Игра пошла не по правилам, и результат не в его пользу. Если бы это сделал человек, то Кларенс мог бы привлечь адвокатов, чтобы доказать свою правоту и востребовать компенсацию. Но Бог не отчитывается перед людьми.
«Ты двигаешь нас как пешек на шахматной доске. Мы страдаем, а Ты сидишь, откинувшись на спинку трона, и наши боли Тебя ничуть не волнуют».
Кларенс провел около часа со своим отцом в гостиной. Старик слушал старые пластинки с записями любимых эстрадных исполнителей. Нэт Кинг Коул, Брук Бентон, Бен Кинг, Джонни Матис исполняли мелодии, от которых становилось печально и в то же время хорошо. В грусти есть какая-то скрытая радость и надежда — Кларенс видел это в глазах своего отца.
— Да, эти ребята знали, как нужно петь, — сказал Обадиа.
Кларенс ощущал только опустошающую печаль без радости
и надежды. И от музыки ему не стало легче — она еще глубже затянула его в черную дыру тоски. Он поставил пластинку Чака Берри, но даже это не помогло. Кларенс оставил отца в гостиной одного и открыл входную дверь.
— Куда ты, дорогой? — окликнула его из кухни Женива.
159
— Хочу пройтись.
Не успела Женива сказать: «Я с тобой», как он, хлопнув дверью, уже вышел из дома.

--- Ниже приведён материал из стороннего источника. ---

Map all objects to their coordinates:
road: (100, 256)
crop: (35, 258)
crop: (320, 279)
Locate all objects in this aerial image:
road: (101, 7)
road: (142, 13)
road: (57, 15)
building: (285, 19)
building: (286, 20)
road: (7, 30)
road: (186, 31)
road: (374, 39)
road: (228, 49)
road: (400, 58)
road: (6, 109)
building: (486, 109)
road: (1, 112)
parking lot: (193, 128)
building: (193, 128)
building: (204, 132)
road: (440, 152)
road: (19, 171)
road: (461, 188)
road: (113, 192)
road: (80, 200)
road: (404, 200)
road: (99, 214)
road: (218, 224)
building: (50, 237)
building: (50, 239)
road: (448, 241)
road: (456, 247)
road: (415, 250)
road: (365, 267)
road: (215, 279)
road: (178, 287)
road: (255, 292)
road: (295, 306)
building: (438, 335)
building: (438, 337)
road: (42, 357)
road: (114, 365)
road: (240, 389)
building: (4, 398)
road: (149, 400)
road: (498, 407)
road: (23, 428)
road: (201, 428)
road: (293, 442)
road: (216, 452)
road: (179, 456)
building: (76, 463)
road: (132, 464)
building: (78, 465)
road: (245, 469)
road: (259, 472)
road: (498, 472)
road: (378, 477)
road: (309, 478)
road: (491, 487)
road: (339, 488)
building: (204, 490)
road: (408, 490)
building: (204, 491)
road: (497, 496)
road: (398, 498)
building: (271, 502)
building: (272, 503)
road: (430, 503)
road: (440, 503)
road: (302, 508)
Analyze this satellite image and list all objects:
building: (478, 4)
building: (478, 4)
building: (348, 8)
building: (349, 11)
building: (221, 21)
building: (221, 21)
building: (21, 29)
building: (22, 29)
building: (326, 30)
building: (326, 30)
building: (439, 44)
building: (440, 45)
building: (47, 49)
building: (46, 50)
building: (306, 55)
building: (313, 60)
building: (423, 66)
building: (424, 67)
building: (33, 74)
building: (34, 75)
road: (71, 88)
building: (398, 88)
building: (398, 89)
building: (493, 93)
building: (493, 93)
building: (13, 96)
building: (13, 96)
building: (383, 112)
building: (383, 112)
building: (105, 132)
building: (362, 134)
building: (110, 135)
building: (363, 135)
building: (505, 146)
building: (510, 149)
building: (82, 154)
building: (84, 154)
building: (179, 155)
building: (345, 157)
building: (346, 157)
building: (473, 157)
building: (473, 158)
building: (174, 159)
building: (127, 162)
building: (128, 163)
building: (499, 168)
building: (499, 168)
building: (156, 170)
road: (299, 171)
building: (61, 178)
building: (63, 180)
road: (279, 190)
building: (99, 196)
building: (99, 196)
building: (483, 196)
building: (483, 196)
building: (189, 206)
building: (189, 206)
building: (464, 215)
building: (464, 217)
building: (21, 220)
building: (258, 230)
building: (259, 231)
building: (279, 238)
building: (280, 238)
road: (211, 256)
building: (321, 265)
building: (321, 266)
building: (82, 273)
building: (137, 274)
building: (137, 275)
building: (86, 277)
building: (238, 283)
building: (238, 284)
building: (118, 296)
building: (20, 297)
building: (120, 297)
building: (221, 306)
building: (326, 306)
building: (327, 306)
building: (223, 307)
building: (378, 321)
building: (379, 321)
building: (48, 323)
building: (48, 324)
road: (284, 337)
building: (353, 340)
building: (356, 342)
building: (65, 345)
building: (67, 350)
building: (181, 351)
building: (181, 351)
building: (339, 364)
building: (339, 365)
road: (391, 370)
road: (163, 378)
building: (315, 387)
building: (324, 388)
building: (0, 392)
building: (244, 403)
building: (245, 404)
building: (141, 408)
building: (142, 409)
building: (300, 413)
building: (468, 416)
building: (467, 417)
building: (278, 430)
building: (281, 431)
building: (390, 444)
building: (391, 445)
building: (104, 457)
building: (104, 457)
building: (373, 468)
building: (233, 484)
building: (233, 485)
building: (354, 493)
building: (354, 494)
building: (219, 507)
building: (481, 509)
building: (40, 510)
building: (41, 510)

Казалось, что весь мир стал не таким, как две недели назад. Это напомнило Кларенсу один из отпусков, который он с Женивой проводил в Италии. Как-то теплым, солнечным днем они приехали в музыкальную беззаботную Венецию, которая дышала любовью и смехом. Им так понравилось в этом городе, что они решили вернуться туда через неделю — за день до возвращения домой. Но неделю спустя все было по-другому: холодно, мрачно и скользко. От грязной жижи на улицах ужасно воняло. Красивые, уютные улочки превратились в опасные переулки, угрожающие затянуть в трясину. Венеция стала для них одновременно самым любимым и самым ненавистным городом в мире.
Сегодня вечером Кларенс оказался во второй Венеции, но на этот раз — без спутника, который мог бы разделить с ним его тяготы. Вернувшись домой поздно ночью, он закрылся в своем кабинете. Кларенс не знал, сколько времени бродил по улицам. Да и какое, в конце концов, это имело значение?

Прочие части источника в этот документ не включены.